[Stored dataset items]
* * * * * * * * *
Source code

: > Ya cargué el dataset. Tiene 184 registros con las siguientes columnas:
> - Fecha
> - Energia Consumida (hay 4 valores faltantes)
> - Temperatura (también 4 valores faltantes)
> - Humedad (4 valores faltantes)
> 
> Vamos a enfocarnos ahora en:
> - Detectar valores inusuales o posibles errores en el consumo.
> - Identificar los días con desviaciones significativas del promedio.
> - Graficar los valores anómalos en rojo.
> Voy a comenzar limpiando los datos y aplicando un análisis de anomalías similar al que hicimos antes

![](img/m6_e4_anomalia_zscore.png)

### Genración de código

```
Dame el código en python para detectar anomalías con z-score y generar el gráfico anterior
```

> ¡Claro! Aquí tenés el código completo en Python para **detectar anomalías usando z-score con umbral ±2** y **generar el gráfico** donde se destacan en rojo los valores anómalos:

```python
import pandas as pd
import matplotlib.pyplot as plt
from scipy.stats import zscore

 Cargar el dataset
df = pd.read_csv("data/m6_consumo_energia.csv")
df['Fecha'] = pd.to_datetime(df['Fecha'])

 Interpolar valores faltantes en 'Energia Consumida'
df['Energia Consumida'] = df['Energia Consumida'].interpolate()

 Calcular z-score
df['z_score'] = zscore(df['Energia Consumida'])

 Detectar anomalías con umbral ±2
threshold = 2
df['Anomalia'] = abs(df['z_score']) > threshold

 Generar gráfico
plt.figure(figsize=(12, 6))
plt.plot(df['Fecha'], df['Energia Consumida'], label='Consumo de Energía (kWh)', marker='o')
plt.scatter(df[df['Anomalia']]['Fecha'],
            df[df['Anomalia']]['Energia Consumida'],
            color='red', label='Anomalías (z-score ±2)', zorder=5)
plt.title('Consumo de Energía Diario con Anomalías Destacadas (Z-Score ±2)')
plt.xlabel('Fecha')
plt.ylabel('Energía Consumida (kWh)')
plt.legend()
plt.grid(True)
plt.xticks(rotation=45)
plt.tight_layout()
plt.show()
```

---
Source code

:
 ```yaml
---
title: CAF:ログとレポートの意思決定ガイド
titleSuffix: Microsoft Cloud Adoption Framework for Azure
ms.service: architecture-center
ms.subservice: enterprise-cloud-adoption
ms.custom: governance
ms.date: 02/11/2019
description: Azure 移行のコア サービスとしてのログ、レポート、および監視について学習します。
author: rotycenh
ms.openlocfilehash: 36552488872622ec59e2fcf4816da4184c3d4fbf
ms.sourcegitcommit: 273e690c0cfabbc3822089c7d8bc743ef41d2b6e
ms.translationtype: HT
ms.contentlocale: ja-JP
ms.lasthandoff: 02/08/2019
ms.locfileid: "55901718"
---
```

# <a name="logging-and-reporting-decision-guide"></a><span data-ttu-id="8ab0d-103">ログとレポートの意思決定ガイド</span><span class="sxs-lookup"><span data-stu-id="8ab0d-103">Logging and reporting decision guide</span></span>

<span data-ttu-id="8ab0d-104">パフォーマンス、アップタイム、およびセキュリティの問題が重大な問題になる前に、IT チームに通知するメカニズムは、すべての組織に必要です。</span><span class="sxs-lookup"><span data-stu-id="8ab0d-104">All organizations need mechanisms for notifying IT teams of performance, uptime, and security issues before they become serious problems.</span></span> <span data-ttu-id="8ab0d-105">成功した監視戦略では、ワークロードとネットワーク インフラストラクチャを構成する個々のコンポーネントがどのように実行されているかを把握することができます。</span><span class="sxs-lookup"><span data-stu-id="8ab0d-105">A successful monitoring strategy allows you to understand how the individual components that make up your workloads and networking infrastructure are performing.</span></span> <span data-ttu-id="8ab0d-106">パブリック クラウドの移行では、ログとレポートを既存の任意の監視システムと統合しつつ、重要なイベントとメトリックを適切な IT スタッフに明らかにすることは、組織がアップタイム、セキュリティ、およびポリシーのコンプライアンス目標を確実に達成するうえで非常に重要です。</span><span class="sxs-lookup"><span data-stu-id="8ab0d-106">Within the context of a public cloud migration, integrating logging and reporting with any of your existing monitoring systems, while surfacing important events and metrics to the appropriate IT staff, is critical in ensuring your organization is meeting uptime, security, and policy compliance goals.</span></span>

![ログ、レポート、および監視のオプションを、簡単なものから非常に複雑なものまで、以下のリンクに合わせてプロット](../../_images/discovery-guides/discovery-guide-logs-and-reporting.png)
* * * * * * * * *
→ Exercise description
Word for word, restate the entries from the first line to the line that has "Vamos a enfocarnos", both included, and nothing else.

→ Your response
Source code

: > Ya cargué el dataset. Tiene 184 registros con las siguientes columnas:
> - Fecha
> - Energia Consumida (hay 4 valores faltantes)
> - Temperatura (también 4 valores faltantes)
> - Humedad (4 valores faltantes)
> 
> Vamos a enfocarnos ahora en:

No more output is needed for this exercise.